Empty line not commented
Hi, this a feature request. If there is empty space, can you also add a comment e.g.
Instead of this,
// public void ouseMove (int deltaX, int deltaY)
// {
// }
becomes
// public void ouseMove (int deltaX, int deltaY)
// {
//
// }
In SSMS and most other apps with a "toggle comment" feature, white space is ignored. I wouldn't want to deviate from this standard behavior. the image I have is Visual Studio vs VS Code vs SSMS with commenting via Ctrl+K, Ctrl+C
yes, I agree that is what other tools do. I can't agree that's the best way (after 20 over years programming experience) because with white space, one cannot determine which piece of code it comments belongs to, when commented code is further commented
// this is 2nd block code
// this is 2nd block code
//
//// this is 1st block code
////
//// this is 1st block code
//
// this is 2nd block code
As you see I comment the 1st block code , and later I comment out more of the block code. It's easy to undo the 2nd blockbecause it is removes everything with //. If it has spaces, then it's hard to follow which code section was actually removed
There is a tool which does the way I describing.

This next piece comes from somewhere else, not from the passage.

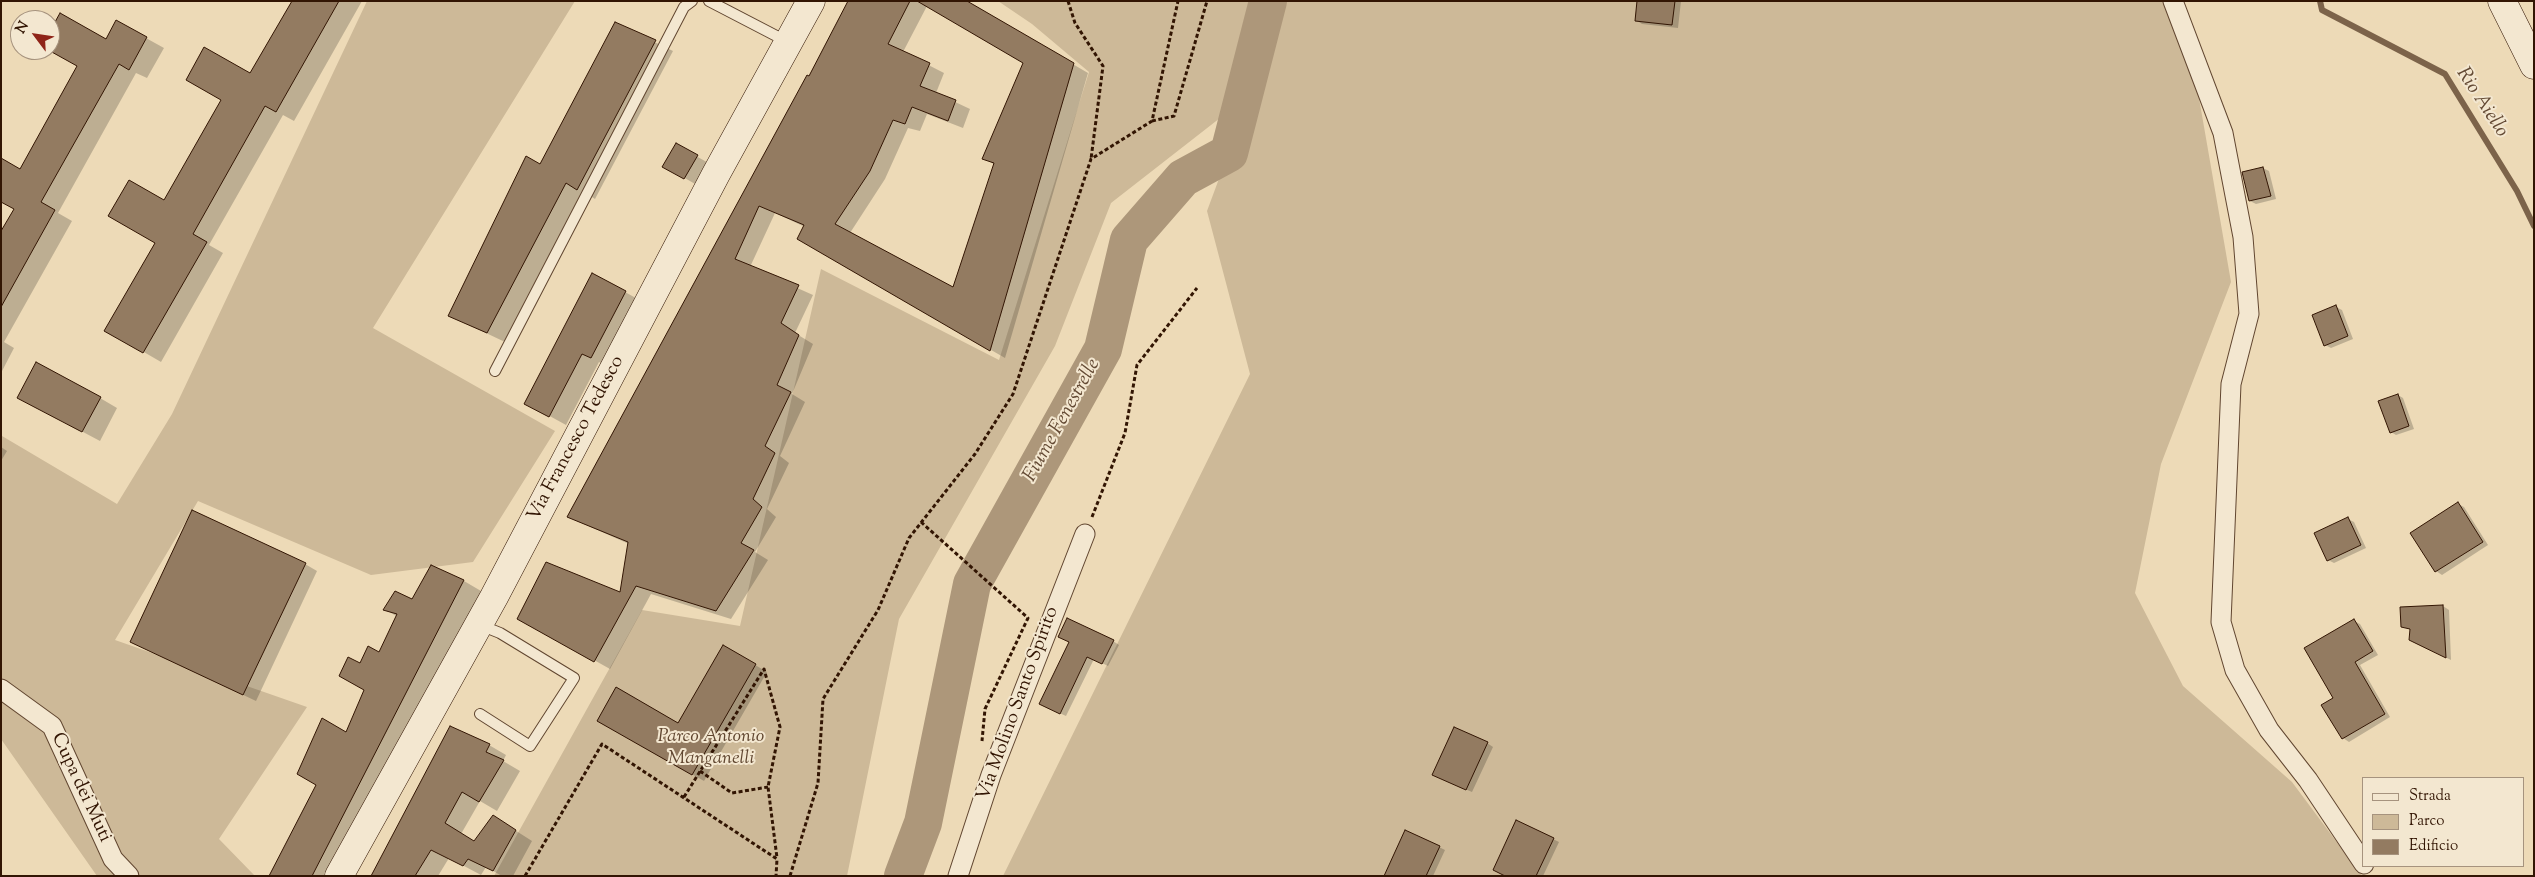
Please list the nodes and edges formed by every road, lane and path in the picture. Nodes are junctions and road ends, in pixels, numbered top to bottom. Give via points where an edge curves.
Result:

https://docs.wholetomato.com/default.asp?W169
Also to add, Android Studio Toggle comment also adds // to blank spaces
The plugin description at https://marketplace.visualstudio.com/items?itemName=munyabe.ToggleComment does state 'This is the same feature as "Ctrl + /" works in Eclipse.'.
But Eclipse does NOT ignore whitespace (which is always used for structuring, indentation, documentation, debugging, ...)! It keeps the comment blocks intact! There are no ignored empty lines nor ignored whitespace at the beginning of the line. The commented lines do look like before (and are readable like before), except for the "//" at the beginning.
Example:
[...]
private int someFunction()
{
for (...)
{
//some human readable comment
//part 1: do this
some code
//TODO: ugly debugging code I just threw in without indentation:
code to output some stuff
//part 2: do that
some more code
}
//result should be ...
some code
return result;
}
}
If I wanted to get rid of the for-loop, this would be the result:
[...]
private int someFunction()
{
// for (...)
// {
// //some human readable comment
// //part 1: do this
// some code
//
////TODO: ugly debugging code I just threw in without indentation:
//code to output some stuff
// //part 2: do that
// some more code
// }
//result should be ...
some code
return result;
}
}
And if I afterwards decide to disable the whole method, this would be the result:
[...]
// private int someFunction()
// {
//// for (...)
//// {
//// //some human readable comment
//// //part 1: do this
//// some code
////
//////TODO: ugly debugging code I just threw in without indentation:
////code to output some stuff
//// //part 2: do that
//// some more code
//// }
// //result should be ...
// some code
//
// return result;
// }
}
I could even add more levels of comments (to comment out a whole region in C#, an arbitrary collection of consecutive methods, a whole class, ...) --- and it still would be visible what steps I took, what are the blocks I considered to be consecutive and so on. And of course I can uncomment the blocks step-by-step to restore the previous state using the same shortcut (and without writing down line numbers to remember consecutive blocks!?).
(Hint: You can simply ignore the ugly debugging code. The feature makes perfectly sense without it. I just wanted to add some more indentation disruption.)